• Records for the task:
○ ○ ○ ○ ○ ○ ○

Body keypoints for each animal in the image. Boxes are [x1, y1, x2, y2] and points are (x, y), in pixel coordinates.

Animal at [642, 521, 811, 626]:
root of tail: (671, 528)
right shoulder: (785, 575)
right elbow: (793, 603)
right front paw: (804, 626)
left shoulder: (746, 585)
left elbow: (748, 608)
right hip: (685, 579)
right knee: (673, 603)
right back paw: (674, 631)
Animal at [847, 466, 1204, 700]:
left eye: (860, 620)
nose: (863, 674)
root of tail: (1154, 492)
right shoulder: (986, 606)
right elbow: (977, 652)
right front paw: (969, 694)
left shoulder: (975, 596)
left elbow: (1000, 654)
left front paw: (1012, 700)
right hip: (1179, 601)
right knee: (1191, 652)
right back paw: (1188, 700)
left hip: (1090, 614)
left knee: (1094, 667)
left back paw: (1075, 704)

○ ○ ○ ○ ○ ○ ○

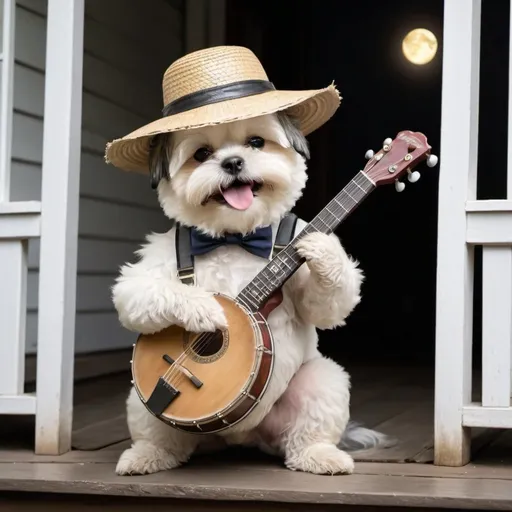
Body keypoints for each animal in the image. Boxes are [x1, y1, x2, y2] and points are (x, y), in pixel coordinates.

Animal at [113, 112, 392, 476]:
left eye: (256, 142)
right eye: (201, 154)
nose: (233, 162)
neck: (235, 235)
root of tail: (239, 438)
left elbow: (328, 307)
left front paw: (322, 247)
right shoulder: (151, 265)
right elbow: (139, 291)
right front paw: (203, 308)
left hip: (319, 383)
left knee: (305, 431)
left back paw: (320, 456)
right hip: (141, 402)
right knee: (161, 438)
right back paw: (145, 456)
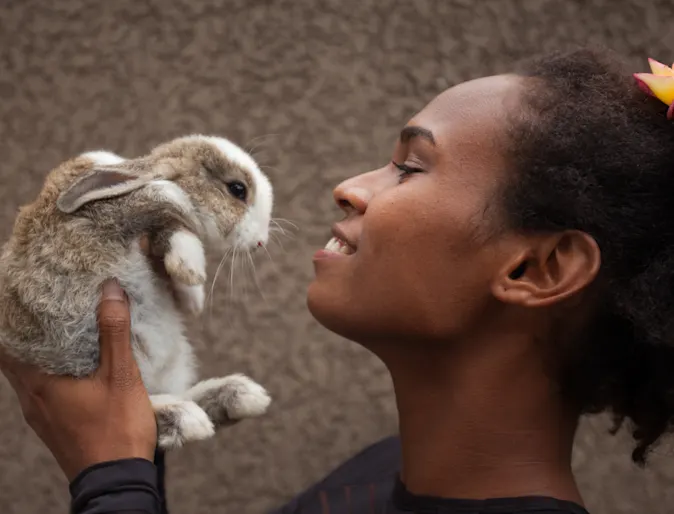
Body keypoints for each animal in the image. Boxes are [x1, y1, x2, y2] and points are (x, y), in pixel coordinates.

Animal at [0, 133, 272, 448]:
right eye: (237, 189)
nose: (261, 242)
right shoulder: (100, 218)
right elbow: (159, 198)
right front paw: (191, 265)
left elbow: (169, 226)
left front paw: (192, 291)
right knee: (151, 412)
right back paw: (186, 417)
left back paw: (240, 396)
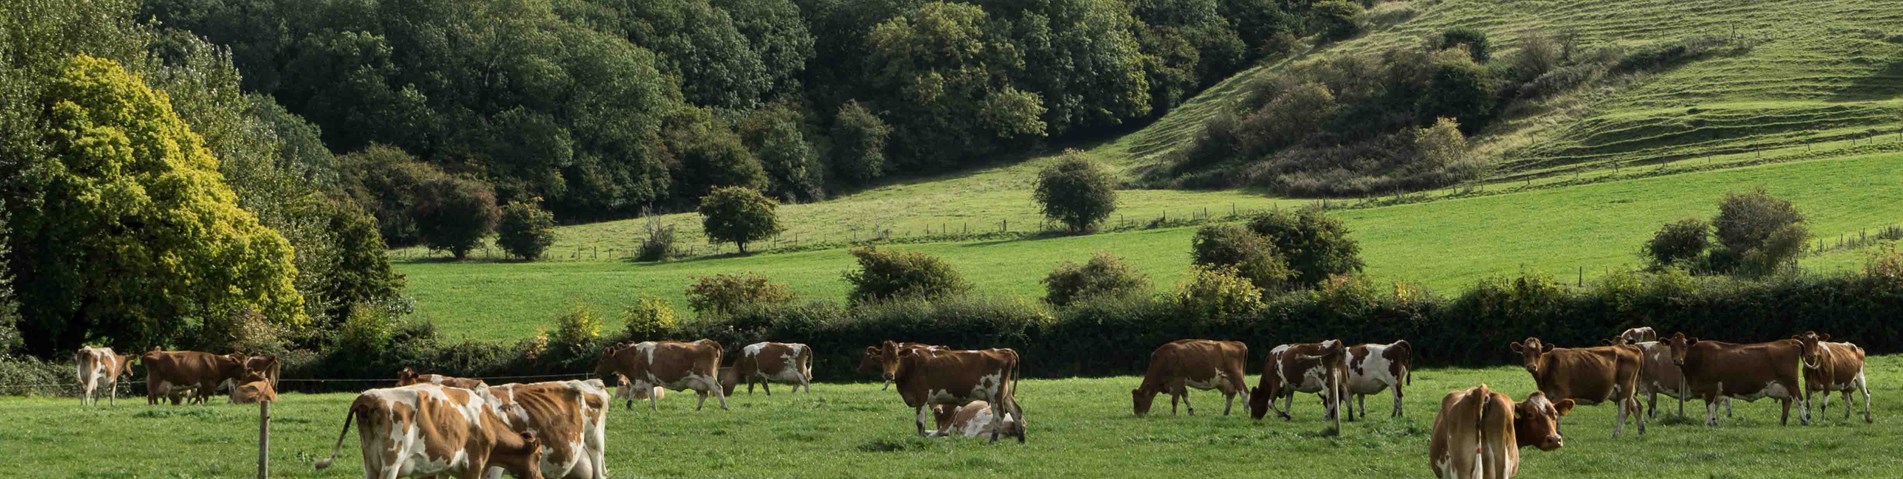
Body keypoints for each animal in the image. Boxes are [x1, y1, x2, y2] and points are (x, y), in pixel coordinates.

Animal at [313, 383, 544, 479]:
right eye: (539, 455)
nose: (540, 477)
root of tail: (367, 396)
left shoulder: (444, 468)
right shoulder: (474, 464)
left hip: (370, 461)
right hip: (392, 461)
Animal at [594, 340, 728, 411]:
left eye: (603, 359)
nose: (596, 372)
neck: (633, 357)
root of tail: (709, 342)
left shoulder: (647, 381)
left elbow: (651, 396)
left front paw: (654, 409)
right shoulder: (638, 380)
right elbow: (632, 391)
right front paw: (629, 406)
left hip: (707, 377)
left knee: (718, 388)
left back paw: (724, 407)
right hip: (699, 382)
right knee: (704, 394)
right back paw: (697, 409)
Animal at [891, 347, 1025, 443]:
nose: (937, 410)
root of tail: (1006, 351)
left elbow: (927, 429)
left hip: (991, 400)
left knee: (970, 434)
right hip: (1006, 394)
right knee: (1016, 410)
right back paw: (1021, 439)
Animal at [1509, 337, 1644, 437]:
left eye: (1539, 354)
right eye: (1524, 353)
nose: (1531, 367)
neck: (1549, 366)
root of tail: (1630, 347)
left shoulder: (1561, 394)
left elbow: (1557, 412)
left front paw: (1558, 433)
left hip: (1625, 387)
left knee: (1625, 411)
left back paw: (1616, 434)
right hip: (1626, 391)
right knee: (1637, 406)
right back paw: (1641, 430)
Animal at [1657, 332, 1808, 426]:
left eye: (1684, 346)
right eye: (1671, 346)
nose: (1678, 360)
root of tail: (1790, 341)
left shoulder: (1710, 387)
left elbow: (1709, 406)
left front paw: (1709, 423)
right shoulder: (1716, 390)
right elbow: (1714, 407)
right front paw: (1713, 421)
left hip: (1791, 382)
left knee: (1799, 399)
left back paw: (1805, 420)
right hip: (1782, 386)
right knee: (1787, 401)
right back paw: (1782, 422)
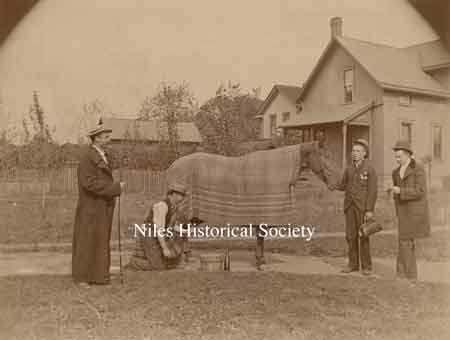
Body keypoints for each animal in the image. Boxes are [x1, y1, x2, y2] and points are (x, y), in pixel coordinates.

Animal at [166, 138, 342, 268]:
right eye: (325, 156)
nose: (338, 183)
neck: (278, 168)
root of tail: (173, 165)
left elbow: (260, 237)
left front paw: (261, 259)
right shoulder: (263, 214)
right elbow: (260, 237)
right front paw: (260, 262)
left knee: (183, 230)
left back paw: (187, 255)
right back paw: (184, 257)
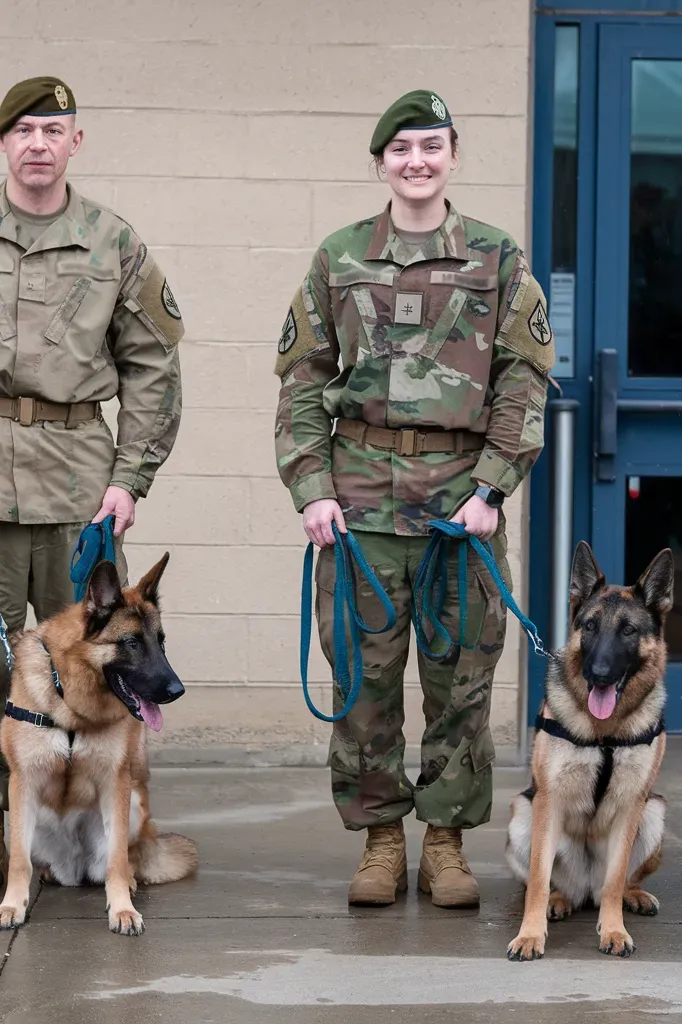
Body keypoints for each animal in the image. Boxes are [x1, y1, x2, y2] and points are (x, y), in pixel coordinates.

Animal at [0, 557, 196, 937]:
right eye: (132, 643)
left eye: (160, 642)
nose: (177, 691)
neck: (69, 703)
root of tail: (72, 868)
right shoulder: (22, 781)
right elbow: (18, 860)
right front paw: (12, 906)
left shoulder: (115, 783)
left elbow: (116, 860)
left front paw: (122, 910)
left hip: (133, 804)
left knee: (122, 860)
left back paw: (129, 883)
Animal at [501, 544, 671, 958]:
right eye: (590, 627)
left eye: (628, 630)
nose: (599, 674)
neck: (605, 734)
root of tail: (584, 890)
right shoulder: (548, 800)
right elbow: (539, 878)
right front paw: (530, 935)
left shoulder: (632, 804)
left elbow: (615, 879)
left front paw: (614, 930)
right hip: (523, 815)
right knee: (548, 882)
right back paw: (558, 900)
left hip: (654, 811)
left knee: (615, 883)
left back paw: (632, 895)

○ ○ ○ ○ ○ ○ ○

Taking the entries above, copy word for word the lines from the one with "right eye: (325, 156)" up to and including the one with "left front paw: (122, 910)", without any picture.

• Your solution:
right eye: (325, 156)
nose: (338, 183)
neck: (278, 168)
root of tail: (173, 165)
left elbow: (260, 237)
left front paw: (261, 259)
right shoulder: (263, 214)
right elbow: (260, 237)
right front paw: (260, 262)
left knee: (183, 230)
left back paw: (187, 255)
right back paw: (184, 257)
Body keypoints for each animal in the image. Boxes are [x1, y1, x2, y2] and points are (x, y), in pixel coordinates.

Animal at [0, 557, 196, 937]:
right eye: (132, 643)
left eye: (160, 642)
nose: (177, 691)
neck: (69, 703)
root of tail: (72, 868)
right shoulder: (22, 781)
right elbow: (18, 860)
right front paw: (12, 906)
left shoulder: (115, 783)
left elbow: (116, 860)
left front paw: (122, 910)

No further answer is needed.